In questo importante “anniversario”, che dedica spazio e memoria ai professionisti sanitari, specie a coloro che hanno perso la vita a causa del Covid, il segretario Mimma Sternativo tiene a scrivere questa lettera aperta/dichiarazione:
«Il 20 febbraio è la “Giornata nazionale dei professionisti sanitari, sociosanitari, socioassistenziali e del volontariato”. Un giorno per ricordare chi ha dato tutto nella guerra al Covid, anche la vita. Ed è il giorno in cui dirlo ad alta voce che siamo fieri di voi, di noi. Di chi di fronte alle corsie zeppe di paura e morte e dolore, quando non si sapeva che implicazioni potesse avere il virus per il personale sanitario, quando non avevamo i mezzi di protezione adeguati, fin quando non ne avevamo nessuno, siamo rimasti lì. In piedi di fronte alla valanga. A fare da argine a un virus che ha ucciso davvero troppe persone, troppi italiani. Troppi di noi, medici, infermieri, operatori sanitari. Ci siamo ammalati, abbiamo lottato e siamo tornati al nostro posto. Abbiamo pianto amici e parenti senza poter dire loro addio, e siamo rimati al nostro posto. A curare le persone, anche quelle che non hanno rispettato le regole, anche quelle che ci hanno chiamati eroi per un po’ e poi si sono scordati di noi. Col cuore caldo per quei cittadini, tanti, che ci hanno fatto arrivare doni, gratitudine, gelati, affetto.
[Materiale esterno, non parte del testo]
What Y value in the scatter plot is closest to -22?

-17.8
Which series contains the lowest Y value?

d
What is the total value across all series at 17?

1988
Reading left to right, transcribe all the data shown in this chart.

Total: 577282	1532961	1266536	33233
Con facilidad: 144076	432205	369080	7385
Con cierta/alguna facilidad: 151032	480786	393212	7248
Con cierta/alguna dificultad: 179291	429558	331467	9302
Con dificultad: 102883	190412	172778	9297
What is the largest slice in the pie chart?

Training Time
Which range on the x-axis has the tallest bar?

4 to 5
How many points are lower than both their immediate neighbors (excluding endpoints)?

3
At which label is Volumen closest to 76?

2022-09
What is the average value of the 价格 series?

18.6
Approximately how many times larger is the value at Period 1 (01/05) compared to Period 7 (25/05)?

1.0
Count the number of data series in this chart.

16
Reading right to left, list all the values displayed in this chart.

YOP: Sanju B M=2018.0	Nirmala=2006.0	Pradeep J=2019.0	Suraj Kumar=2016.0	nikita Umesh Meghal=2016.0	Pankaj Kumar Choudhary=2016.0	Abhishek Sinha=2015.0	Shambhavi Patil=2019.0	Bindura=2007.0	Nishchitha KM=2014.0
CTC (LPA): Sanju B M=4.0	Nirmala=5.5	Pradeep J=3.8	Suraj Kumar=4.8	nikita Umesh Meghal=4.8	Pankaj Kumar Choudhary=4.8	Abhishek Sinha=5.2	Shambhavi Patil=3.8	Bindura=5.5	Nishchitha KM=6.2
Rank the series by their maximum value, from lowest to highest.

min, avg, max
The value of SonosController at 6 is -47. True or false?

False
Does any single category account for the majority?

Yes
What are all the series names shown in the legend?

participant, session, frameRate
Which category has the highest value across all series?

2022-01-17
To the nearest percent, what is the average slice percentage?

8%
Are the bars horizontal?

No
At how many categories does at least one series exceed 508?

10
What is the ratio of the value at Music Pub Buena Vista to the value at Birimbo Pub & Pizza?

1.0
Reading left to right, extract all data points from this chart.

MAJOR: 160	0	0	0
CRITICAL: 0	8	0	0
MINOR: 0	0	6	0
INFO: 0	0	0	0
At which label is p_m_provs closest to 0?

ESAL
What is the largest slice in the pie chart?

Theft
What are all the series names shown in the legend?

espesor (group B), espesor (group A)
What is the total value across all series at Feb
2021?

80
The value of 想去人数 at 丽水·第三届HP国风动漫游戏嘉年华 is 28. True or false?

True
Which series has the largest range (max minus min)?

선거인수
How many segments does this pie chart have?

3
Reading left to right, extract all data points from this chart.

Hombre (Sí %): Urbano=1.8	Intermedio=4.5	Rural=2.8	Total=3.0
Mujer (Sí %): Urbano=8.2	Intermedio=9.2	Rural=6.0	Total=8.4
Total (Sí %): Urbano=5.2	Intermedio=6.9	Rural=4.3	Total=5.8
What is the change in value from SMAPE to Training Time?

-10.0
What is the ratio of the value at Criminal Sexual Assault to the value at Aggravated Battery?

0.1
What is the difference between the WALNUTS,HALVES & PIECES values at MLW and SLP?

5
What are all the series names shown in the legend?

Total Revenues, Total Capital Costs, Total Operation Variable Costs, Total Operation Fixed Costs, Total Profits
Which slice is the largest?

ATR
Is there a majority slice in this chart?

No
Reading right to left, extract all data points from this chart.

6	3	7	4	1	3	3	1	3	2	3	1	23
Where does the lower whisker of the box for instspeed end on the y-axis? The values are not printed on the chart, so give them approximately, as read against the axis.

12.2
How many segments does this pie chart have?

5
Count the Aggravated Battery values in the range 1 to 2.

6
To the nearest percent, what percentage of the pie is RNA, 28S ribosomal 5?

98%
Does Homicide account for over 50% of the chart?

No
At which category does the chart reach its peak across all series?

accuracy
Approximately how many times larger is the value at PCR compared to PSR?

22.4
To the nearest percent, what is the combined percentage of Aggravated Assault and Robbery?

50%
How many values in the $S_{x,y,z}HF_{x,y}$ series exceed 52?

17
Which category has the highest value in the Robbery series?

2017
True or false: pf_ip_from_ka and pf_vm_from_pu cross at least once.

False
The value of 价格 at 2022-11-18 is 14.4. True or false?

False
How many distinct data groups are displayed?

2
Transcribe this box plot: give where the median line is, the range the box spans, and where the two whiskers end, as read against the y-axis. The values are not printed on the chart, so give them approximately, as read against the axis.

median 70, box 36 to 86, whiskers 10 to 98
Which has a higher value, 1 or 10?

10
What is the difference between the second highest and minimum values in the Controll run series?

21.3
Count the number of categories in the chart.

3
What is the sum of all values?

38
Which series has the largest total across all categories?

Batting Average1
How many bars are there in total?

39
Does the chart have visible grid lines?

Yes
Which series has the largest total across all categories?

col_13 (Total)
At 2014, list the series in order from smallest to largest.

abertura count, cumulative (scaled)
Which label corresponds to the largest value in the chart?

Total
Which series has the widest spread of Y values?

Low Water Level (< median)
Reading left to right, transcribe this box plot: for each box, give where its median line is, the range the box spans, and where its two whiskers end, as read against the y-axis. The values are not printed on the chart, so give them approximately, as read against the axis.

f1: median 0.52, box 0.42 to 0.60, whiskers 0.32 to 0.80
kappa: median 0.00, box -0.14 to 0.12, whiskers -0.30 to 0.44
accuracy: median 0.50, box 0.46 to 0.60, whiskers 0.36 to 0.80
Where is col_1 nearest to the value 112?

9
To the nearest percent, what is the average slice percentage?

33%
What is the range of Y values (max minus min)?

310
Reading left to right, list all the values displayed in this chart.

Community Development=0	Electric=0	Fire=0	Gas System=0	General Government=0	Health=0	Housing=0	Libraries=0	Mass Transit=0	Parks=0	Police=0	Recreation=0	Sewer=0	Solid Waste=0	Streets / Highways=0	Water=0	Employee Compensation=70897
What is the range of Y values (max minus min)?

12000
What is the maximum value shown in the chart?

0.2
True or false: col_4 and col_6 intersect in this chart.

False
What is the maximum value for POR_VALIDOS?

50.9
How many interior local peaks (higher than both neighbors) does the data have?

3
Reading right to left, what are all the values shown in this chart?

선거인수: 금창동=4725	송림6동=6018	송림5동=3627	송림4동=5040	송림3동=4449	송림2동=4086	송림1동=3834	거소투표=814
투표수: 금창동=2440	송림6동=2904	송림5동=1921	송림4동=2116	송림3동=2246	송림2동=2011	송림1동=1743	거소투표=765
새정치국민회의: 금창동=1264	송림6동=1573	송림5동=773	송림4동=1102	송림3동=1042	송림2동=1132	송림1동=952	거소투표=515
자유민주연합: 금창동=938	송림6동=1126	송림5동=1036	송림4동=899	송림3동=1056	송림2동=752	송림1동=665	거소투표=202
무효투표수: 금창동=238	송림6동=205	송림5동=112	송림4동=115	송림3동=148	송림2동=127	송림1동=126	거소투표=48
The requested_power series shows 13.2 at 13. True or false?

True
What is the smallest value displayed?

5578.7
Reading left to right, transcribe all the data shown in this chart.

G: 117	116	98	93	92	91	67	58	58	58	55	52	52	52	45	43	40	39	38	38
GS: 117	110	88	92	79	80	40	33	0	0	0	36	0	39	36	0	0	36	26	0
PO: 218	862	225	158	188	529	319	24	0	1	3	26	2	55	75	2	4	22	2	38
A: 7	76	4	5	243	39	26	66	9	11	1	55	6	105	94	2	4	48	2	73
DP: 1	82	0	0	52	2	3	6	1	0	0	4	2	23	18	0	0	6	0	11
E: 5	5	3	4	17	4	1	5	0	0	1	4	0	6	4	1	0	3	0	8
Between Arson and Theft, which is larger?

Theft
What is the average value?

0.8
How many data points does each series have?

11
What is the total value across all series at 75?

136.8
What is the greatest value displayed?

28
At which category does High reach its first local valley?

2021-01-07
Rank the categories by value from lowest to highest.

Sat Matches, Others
Oggi stiamo combattendo un’altra battaglia, ancora invisibile: il burnout che sembra però non interessare le istituzioni politiche come pure i datori di lavoro. Professionisti non macchine, che come soldati al rientro da una guerra, rischiano di vivere un disturbo post traumatico che influisce notevolmente sulle loro vite. Al di là di riconoscimenti economici o sociali, che comunque sono stati niente se paragonati allo sforzo fatto, è ora importante prendere in carico il loro malessere psicofisico. Se le amministrazioni non faranno qualcosa per la prevenzione ma anche per la cura di questo stato, c’è il rischio documentato scientificamente che aumenti il tasso di assenteismo e di turnover, che vi sia un calo della performance, della qualità del servizio e della soddisfazione lavorativa.
Il Covid ha toccato troppi nervi scoperti, l’assenza di tutele e stipendi adeguati, gli “irrisolti” dovuti a troppi tagli alla sanità, il fatto che siamo pochi. Perché con 54mila infermieri in più sì che sarebbe andato tutto bene, o sicuramente sarebbe andato meglio. Ha anche mostrato chi siamo, quanto siamo importanti, spesso soli. Quanta professionalità e passione mettiamo in campo.
Quindi questo 20 febbraio lo celebriamo, per chi non c’è più e per voi che siete lì. Al vostro posto, in corsia, negli ambulatori, sulle ambulanze, sul territorio. Lo celebriamo per chi per mesi non ha abbracciato i suoi figli, i nipoti, i genitori. Per chi ancora non lo fa. Lo celebriamo per noi cui non è stato concesso il lusso di poter aver paura. Ma, c’è un ma che è una promessa: a voi, a noi, a chi è caduto in servizio facciamo una promessa: non permetteremo che l’aver istituito una “giornata nazionale” sia il modo di far pace con i professionisti della sanità. Non ci bastano le medaglie, le targhe, i servizi al telegiornale una settimana l’anno. Alla politica e alle dirigenze di tutti i livelli non permetteremo di scordare che non siamo né eroi né martiri. Questo è il momento di riscrivere le regole del gioco e ridistribuire i ruoli: siamo professionisti generosi e indispensabili e lotteremo perché le nostre capacità e i nostri meriti vengano riconosciuti. Grazie a tutti per essere stati così all’altezza!»